You’re right, of course, that the soldiers getting ordered to wipe out the remaining civilians in Los Angeles is improbable, but in the context of their losing battle, it didn’t seem any more improbable than the show’s zombie premise last night. The writers did enough for me to swallow what I thought I never would through the actions and attitudes of the grunts—the low morale, the infighting, the one soldier who just says, “I can’t do this anymore.” And the lack of mourning for their asshole of a leader. The order itself seems impossible, but the way it’s being carried out speaks realistically to human nature, and as you point out, that’s really what we’re looking for in a show like this. Even if the command decision is unbelievable, I want to see believable responses.
So that’s what I’ll continue to look for. And if you’re anxious to see Cufflinks and Daniel interact, I’m looking forward to watching his escape with Nick more than anything else next week. The combination of his calculating mind and Nick’s long, strange trip should make for good TV. Although I think we’re also in for a hell of a diversion tactic from Daniel. When you’re expecting a 9am wake up call with a bullet, you can get desperate, even to the point of letting thousands of zombies loose on the streets of L.A.

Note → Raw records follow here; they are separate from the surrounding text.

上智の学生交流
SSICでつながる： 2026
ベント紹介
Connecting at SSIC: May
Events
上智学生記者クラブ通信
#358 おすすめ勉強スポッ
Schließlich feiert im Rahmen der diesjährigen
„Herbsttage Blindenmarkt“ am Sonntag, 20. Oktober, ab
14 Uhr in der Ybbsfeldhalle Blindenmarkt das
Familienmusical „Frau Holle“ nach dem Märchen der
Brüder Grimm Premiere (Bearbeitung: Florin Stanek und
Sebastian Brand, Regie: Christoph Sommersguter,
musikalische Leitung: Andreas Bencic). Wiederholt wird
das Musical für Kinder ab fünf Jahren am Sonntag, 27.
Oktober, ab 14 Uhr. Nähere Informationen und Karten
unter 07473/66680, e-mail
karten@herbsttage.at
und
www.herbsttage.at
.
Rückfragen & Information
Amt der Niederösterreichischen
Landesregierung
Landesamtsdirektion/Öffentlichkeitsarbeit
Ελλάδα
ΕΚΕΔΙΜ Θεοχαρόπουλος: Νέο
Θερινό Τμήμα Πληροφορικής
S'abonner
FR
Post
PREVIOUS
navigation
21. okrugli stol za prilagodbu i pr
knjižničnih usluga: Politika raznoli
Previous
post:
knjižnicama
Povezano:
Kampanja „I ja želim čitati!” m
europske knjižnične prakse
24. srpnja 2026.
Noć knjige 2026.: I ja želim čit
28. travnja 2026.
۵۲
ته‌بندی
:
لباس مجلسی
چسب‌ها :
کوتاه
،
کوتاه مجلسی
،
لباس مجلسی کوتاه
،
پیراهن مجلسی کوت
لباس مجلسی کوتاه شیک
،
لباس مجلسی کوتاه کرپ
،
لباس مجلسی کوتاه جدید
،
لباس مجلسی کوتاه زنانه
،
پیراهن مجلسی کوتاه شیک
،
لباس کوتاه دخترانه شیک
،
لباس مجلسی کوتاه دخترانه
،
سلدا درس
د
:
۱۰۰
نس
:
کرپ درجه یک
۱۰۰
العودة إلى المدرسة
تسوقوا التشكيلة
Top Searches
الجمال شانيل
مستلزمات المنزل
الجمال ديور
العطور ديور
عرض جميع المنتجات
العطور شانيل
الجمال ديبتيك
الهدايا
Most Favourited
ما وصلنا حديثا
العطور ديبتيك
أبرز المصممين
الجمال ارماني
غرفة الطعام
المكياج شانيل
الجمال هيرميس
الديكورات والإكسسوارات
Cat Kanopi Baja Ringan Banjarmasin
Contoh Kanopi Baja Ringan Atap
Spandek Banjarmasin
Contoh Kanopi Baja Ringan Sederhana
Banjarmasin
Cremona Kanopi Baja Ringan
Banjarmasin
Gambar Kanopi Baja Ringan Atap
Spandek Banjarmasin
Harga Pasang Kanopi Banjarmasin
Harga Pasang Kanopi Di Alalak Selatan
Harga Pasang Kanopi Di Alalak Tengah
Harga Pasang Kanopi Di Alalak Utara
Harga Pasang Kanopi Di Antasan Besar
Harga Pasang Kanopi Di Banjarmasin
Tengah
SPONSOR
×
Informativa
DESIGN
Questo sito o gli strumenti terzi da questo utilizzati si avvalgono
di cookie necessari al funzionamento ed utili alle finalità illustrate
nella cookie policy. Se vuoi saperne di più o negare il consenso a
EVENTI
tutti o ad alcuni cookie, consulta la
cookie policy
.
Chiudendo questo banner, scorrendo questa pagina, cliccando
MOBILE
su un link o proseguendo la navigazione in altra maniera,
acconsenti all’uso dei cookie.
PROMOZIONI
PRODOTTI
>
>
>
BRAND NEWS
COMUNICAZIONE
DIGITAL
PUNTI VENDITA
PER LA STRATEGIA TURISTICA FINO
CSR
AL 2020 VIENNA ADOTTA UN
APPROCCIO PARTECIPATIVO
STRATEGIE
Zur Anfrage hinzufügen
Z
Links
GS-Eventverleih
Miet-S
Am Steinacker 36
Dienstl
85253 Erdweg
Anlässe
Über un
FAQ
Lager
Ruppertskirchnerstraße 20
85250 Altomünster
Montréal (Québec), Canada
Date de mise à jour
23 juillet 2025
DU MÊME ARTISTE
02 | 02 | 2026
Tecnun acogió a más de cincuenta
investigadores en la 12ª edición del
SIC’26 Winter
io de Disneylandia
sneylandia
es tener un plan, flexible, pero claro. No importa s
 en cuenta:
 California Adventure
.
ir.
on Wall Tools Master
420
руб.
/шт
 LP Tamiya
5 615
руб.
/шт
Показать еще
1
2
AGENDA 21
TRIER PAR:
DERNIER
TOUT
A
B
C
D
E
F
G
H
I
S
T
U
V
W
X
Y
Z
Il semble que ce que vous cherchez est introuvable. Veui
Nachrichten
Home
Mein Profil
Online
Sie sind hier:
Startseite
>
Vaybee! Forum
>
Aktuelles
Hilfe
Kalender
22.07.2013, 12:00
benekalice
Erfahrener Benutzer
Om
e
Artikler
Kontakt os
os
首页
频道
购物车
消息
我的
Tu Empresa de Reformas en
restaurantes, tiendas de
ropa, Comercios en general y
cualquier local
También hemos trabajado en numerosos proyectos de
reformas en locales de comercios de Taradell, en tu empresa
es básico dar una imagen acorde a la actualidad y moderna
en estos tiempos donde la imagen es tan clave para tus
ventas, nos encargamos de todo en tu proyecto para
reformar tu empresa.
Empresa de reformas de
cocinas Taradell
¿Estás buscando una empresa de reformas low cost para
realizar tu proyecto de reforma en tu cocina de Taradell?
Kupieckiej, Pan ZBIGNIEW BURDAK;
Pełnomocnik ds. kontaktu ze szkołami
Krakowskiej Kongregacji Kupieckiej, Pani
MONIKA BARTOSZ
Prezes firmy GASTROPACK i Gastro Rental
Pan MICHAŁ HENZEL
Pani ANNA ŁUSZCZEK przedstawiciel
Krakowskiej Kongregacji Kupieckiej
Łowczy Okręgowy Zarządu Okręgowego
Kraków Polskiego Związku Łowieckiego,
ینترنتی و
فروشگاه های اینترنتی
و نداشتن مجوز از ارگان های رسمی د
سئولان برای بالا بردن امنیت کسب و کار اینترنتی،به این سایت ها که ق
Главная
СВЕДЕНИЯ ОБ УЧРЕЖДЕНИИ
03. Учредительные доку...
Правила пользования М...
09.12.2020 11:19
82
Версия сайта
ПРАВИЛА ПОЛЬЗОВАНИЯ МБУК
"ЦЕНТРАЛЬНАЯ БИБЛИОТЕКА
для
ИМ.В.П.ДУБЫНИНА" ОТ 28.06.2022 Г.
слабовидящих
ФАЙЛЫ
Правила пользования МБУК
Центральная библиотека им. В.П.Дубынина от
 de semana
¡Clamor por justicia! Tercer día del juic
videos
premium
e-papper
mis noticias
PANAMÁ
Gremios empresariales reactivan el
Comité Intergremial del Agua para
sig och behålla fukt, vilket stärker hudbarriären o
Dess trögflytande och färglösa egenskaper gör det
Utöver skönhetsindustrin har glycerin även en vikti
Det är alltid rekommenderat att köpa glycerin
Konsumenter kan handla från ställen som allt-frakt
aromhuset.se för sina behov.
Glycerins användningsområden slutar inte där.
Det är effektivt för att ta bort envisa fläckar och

But last night’s episode was crucial in setting up a good finale. The characters are established, even if the likability of some is still up in the air. The stakes are high, and the “enemy” is neither just a bunch of zombies or a a handful of evildoers but an institution that was created to protect you but now believes you’re a lost cause. That will make a huge difference between these survivors and Rick’s bunch—and one I didn’t see coming. To survive, Madison and the gang will have to become a rebel force. It started with the enhanced interrogation of a sweet, young man and may continue with outright warfare. I hope that dynamic—hiding from zombies and the military—continues into Season Two. If the government is abandoning L.A., that may be the safest place for this group to stay.